WHAT YOU NEED TO DO
Look through the records, and wherever the string "определенного" turns up, copy out that line.

══ SUPPLIED MATERIAL

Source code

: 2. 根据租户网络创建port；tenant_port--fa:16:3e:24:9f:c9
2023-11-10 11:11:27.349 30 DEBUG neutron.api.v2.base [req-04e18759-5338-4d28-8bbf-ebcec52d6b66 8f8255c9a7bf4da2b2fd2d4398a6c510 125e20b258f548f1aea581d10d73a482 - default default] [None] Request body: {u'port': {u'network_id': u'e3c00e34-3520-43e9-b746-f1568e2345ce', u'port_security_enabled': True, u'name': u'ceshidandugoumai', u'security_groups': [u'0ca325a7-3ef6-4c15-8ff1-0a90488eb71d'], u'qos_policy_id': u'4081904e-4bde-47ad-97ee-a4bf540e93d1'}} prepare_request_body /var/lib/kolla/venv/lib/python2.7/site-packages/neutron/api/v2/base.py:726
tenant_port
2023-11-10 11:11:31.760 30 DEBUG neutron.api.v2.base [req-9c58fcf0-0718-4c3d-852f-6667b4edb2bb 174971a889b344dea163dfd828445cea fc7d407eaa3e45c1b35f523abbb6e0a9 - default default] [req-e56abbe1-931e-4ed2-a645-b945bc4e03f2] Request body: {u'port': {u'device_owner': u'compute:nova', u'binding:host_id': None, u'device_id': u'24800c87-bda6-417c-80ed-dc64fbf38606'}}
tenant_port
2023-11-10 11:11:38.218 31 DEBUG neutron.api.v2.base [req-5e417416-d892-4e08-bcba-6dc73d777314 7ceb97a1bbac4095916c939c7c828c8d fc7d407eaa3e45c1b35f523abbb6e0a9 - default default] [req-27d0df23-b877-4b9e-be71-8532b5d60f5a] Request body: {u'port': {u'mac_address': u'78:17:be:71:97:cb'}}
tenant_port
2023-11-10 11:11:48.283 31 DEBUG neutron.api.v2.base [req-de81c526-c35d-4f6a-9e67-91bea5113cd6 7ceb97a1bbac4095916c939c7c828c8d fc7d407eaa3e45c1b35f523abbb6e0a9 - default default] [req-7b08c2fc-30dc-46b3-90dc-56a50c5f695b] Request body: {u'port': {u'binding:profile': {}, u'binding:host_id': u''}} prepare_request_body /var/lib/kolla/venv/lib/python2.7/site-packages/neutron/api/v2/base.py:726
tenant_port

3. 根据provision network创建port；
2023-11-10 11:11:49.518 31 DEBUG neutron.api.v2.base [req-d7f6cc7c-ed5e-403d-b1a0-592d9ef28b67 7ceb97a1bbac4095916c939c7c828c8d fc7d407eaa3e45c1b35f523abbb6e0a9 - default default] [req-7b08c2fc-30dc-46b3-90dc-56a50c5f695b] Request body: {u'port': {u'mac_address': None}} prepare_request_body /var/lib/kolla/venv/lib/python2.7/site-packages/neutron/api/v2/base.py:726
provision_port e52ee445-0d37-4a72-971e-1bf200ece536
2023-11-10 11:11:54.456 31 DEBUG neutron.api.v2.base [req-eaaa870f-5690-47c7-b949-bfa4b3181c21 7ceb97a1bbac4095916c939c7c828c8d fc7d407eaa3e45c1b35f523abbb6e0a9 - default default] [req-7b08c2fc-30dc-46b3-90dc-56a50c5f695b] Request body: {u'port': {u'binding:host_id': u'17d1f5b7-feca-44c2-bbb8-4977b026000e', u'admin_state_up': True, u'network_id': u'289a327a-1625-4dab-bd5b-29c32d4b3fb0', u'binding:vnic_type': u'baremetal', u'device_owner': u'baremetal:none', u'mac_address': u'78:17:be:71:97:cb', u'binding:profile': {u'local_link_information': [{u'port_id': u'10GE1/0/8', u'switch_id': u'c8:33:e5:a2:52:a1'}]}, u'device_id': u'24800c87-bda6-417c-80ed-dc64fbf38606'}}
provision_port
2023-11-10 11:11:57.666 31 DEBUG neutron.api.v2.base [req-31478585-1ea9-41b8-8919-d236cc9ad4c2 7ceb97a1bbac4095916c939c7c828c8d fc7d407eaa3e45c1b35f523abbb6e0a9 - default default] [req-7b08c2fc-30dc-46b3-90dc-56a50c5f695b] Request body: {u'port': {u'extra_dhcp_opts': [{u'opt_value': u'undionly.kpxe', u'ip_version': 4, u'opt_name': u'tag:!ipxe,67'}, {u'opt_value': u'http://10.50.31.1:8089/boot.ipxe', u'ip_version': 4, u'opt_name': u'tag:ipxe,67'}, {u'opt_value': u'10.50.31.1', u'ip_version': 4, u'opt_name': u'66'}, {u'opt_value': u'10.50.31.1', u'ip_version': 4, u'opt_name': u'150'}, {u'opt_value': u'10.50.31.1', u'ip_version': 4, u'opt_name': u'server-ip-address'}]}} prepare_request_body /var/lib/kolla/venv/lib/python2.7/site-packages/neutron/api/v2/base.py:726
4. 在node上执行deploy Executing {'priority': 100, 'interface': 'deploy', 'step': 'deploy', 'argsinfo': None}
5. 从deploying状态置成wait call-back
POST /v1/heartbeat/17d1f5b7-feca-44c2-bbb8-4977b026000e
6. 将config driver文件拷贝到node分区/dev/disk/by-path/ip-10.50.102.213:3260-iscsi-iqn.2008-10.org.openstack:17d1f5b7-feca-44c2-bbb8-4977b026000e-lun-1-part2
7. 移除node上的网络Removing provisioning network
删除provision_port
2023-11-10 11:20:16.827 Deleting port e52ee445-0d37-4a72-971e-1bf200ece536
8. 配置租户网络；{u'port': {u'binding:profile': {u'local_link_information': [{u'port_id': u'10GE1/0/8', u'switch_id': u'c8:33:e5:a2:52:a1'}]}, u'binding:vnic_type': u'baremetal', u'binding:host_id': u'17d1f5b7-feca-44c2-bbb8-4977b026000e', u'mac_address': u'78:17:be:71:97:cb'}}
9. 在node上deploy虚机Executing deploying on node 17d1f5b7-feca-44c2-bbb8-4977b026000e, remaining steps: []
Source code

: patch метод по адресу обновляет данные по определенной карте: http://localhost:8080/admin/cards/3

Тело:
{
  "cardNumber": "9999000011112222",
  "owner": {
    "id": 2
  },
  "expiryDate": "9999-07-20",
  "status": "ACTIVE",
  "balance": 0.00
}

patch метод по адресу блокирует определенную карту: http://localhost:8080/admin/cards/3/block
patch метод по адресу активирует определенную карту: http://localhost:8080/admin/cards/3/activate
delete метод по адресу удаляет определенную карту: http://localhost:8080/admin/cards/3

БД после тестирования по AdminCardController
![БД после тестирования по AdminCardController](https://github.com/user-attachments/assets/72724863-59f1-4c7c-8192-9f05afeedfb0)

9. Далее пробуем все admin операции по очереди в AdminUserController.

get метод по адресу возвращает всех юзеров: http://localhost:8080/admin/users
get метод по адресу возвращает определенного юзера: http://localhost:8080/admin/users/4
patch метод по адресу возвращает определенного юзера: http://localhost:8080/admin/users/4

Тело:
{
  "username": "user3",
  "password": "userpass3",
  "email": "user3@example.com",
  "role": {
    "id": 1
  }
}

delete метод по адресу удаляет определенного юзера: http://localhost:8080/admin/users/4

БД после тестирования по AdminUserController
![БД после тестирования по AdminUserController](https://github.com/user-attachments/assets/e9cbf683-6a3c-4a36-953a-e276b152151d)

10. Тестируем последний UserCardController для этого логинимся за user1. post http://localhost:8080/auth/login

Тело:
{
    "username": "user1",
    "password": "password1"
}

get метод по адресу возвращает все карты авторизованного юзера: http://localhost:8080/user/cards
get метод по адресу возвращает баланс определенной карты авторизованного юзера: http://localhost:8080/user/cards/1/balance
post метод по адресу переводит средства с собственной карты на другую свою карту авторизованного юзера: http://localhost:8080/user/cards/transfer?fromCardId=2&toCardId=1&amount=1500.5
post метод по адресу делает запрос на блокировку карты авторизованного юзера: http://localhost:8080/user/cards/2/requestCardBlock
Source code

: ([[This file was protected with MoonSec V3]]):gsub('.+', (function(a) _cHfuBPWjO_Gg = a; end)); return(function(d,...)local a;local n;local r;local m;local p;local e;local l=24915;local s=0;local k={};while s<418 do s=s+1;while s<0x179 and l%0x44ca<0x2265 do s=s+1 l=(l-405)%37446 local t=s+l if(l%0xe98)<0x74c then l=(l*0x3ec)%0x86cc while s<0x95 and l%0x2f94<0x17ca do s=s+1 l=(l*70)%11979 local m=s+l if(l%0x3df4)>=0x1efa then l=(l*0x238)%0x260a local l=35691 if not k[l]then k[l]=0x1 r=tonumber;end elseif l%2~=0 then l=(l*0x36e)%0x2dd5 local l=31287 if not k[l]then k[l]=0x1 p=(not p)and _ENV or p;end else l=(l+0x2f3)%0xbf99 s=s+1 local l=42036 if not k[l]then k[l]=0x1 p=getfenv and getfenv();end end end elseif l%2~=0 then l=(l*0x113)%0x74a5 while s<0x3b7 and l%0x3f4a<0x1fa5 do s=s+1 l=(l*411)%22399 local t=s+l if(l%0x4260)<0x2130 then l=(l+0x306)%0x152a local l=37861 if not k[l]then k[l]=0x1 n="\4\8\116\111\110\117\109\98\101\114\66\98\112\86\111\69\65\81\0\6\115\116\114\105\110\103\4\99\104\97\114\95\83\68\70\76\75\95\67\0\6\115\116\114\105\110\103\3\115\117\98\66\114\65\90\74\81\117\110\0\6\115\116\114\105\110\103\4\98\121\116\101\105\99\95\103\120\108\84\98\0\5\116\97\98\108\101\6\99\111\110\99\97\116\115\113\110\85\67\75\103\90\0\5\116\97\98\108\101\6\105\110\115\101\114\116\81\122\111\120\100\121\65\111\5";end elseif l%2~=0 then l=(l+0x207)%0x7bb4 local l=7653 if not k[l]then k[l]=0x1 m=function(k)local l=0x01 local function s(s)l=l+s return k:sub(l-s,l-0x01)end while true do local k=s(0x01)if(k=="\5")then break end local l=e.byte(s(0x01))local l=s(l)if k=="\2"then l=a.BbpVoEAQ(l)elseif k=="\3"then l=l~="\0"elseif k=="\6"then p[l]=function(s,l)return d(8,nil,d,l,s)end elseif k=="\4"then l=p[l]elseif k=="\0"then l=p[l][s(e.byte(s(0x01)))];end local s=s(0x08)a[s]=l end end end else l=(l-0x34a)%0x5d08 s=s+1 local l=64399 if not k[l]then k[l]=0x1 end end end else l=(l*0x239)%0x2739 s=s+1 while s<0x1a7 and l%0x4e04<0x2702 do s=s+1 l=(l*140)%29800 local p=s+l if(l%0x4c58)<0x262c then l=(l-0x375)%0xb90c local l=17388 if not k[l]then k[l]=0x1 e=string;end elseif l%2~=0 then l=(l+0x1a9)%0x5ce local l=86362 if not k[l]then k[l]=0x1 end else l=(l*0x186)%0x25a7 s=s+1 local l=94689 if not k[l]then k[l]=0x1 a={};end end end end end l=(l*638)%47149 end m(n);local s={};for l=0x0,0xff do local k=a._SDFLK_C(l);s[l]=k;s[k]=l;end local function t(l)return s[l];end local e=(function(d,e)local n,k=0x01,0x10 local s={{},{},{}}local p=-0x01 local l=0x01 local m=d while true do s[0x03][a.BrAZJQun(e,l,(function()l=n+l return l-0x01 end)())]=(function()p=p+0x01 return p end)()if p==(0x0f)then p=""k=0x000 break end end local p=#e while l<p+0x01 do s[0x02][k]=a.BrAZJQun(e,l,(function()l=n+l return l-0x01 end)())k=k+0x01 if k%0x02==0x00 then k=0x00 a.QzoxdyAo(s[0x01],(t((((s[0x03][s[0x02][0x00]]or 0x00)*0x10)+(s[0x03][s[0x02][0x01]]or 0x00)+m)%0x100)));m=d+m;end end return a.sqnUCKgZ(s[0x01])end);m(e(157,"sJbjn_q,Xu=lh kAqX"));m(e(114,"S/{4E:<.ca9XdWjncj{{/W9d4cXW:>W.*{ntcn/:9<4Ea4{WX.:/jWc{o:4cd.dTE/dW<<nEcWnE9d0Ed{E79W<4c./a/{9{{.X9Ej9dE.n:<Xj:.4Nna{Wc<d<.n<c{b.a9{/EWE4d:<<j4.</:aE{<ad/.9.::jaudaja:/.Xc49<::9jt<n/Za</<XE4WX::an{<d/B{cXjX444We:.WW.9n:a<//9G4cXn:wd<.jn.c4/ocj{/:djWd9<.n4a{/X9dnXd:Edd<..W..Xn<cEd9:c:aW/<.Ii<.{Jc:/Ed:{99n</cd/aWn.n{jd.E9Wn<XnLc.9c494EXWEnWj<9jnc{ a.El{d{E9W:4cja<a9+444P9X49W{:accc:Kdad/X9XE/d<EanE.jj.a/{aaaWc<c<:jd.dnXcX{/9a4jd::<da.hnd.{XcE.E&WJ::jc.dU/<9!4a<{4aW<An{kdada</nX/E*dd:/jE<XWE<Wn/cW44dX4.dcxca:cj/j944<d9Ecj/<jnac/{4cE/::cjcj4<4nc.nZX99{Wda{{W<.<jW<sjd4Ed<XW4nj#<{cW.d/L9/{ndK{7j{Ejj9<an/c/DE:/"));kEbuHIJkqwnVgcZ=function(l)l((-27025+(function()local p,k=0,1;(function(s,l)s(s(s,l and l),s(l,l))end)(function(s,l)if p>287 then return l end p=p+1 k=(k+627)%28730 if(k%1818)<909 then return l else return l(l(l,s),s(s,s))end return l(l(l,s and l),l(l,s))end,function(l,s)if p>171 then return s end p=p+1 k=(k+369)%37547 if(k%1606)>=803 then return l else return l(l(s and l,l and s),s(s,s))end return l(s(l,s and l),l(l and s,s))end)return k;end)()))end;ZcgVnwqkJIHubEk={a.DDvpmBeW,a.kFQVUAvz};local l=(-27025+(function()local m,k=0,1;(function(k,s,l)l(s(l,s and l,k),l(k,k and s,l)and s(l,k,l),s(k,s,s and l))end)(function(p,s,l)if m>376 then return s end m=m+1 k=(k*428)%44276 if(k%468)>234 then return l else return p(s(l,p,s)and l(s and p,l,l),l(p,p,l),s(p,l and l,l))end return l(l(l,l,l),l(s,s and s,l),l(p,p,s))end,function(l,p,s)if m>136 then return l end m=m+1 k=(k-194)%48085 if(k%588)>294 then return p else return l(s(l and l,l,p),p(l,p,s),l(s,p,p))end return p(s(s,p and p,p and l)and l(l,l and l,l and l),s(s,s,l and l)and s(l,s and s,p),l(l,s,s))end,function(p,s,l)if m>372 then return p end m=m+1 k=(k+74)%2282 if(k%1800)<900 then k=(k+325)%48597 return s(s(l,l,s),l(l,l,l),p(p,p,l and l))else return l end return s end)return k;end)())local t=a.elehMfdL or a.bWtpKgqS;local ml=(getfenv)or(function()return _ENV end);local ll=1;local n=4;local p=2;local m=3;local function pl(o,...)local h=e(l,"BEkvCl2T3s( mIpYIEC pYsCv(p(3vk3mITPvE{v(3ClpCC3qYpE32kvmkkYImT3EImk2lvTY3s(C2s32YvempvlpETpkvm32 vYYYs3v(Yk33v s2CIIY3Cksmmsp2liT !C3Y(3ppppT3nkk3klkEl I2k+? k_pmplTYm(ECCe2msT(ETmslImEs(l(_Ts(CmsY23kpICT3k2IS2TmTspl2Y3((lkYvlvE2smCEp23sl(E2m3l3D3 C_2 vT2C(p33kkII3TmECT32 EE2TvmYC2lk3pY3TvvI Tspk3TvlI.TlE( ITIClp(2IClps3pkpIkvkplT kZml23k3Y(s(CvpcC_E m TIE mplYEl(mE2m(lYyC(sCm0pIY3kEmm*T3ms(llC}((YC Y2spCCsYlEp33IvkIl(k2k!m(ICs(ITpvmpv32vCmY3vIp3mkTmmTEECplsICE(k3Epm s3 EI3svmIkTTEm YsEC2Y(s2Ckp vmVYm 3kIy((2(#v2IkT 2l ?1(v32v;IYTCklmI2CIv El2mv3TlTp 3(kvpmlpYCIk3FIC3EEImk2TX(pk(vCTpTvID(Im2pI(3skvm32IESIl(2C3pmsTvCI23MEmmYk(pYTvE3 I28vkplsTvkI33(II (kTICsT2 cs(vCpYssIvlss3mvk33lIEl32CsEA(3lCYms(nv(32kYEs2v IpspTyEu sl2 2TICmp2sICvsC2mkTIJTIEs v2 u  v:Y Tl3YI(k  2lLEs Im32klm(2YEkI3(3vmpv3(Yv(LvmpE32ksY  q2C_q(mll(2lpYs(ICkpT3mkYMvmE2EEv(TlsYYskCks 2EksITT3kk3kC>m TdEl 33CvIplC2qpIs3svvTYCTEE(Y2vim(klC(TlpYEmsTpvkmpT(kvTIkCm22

════

REPLY
get метод по адресу возвращает определенного юзера: http://localhost:8080/admin/users/4
patch метод по адресу возвращает определенного юзера: http://localhost:8080/admin/users/4
delete метод по адресу удаляет определенного юзера: http://localhost:8080/admin/users/4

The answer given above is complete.